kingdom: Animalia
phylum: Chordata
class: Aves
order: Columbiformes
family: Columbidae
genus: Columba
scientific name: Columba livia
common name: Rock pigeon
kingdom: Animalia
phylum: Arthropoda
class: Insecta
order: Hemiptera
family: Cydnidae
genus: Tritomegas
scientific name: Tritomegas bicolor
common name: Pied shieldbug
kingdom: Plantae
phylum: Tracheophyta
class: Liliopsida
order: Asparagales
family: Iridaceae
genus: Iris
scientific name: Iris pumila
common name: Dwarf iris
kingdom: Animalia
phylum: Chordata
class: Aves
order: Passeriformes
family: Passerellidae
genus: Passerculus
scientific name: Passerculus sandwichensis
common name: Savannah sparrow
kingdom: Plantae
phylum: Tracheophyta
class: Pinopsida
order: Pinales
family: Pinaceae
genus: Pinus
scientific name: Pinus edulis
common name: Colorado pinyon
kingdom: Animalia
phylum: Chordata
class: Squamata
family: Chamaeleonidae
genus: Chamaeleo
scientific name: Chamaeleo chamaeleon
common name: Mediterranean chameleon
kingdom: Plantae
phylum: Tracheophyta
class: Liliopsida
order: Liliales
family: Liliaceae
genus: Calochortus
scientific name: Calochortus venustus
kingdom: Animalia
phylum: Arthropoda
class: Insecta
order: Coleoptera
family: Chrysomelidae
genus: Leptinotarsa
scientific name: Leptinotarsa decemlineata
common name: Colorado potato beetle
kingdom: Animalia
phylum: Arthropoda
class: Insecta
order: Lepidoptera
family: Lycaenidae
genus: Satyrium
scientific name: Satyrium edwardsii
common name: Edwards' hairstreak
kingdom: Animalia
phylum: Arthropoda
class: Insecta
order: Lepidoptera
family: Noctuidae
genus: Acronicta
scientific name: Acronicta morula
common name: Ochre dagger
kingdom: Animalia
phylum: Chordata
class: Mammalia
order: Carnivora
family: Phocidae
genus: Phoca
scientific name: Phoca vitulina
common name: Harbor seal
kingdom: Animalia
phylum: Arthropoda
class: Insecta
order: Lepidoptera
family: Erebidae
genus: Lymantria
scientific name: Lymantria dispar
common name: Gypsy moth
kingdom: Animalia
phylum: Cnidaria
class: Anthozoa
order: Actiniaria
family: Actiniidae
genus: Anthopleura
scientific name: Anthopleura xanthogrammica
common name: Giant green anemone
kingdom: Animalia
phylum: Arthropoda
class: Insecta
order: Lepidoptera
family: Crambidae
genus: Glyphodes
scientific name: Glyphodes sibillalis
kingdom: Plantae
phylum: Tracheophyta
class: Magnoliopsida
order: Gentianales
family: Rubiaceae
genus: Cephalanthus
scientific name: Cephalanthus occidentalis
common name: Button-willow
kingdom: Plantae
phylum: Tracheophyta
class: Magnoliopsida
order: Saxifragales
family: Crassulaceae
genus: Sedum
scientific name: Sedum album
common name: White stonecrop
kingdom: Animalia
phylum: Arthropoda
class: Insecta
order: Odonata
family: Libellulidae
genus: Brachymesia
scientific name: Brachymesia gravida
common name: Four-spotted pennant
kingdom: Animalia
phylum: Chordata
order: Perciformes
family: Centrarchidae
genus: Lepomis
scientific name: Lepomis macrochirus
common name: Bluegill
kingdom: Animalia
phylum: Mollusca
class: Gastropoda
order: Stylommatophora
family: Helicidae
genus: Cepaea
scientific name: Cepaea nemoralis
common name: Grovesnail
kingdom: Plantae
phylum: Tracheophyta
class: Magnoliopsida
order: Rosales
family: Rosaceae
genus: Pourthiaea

-- Exercise --
Reproduce every one of the lines above verbatim, keeping them in their original order and changing nothing.

-- Reply --
kingdom: Animalia
phylum: Chordata
class: Aves
order: Columbiformes
family: Columbidae
genus: Columba
scientific name: Columba livia
common name: Rock pigeon
kingdom: Animalia
phylum: Arthropoda
class: Insecta
order: Hemiptera
family: Cydnidae
genus: Tritomegas
scientific name: Tritomegas bicolor
common name: Pied shieldbug
kingdom: Plantae
phylum: Tracheophyta
class: Liliopsida
order: Asparagales
family: Iridaceae
genus: Iris
scientific name: Iris pumila
common name: Dwarf iris
kingdom: Animalia
phylum: Chordata
class: Aves
order: Passeriformes
family: Passerellidae
genus: Passerculus
scientific name: Passerculus sandwichensis
common name: Savannah sparrow
kingdom: Plantae
phylum: Tracheophyta
class: Pinopsida
order: Pinales
family: Pinaceae
genus: Pinus
scientific name: Pinus edulis
common name: Colorado pinyon
kingdom: Animalia
phylum: Chordata
class: Squamata
family: Chamaeleonidae
genus: Chamaeleo
scientific name: Chamaeleo chamaeleon
common name: Mediterranean chameleon
kingdom: Plantae
phylum: Tracheophyta
class: Liliopsida
order: Liliales
family: Liliaceae
genus: Calochortus
scientific name: Calochortus venustus
kingdom: Animalia
phylum: Arthropoda
class: Insecta
order: Coleoptera
family: Chrysomelidae
genus: Leptinotarsa
scientific name: Leptinotarsa decemlineata
common name: Colorado potato beetle
kingdom: Animalia
phylum: Arthropoda
class: Insecta
order: Lepidoptera
family: Lycaenidae
genus: Satyrium
scientific name: Satyrium edwardsii
common name: Edwards' hairstreak
kingdom: Animalia
phylum: Arthropoda
class: Insecta
order: Lepidoptera
family: Noctuidae
genus: Acronicta
scientific name: Acronicta morula
common name: Ochre dagger
kingdom: Animalia
phylum: Chordata
class: Mammalia
order: Carnivora
family: Phocidae
genus: Phoca
scientific name: Phoca vitulina
common name: Harbor seal
kingdom: Animalia
phylum: Arthropoda
class: Insecta
order: Lepidoptera
family: Erebidae
genus: Lymantria
scientific name: Lymantria dispar
common name: Gypsy moth
kingdom: Animalia
phylum: Cnidaria
class: Anthozoa
order: Actiniaria
family: Actiniidae
genus: Anthopleura
scientific name: Anthopleura xanthogrammica
common name: Giant green anemone
kingdom: Animalia
phylum: Arthropoda
class: Insecta
order: Lepidoptera
family: Crambidae
genus: Glyphodes
scientific name: Glyphodes sibillalis
kingdom: Plantae
phylum: Tracheophyta
class: Magnoliopsida
order: Gentianales
family: Rubiaceae
genus: Cephalanthus
scientific name: Cephalanthus occidentalis
common name: Button-willow
kingdom: Plantae
phylum: Tracheophyta
class: Magnoliopsida
order: Saxifragales
family: Crassulaceae
genus: Sedum
scientific name: Sedum album
common name: White stonecrop
kingdom: Animalia
phylum: Arthropoda
class: Insecta
order: Odonata
family: Libellulidae
genus: Brachymesia
scientific name: Brachymesia gravida
common name: Four-spotted pennant
kingdom: Animalia
phylum: Chordata
order: Perciformes
family: Centrarchidae
genus: Lepomis
scientific name: Lepomis macrochirus
common name: Bluegill
kingdom: Animalia
phylum: Mollusca
class: Gastropoda
order: Stylommatophora
family: Helicidae
genus: Cepaea
scientific name: Cepaea nemoralis
common name: Grovesnail
kingdom: Plantae
phylum: Tracheophyta
class: Magnoliopsida
order: Rosales
family: Rosaceae
genus: Pourthiaea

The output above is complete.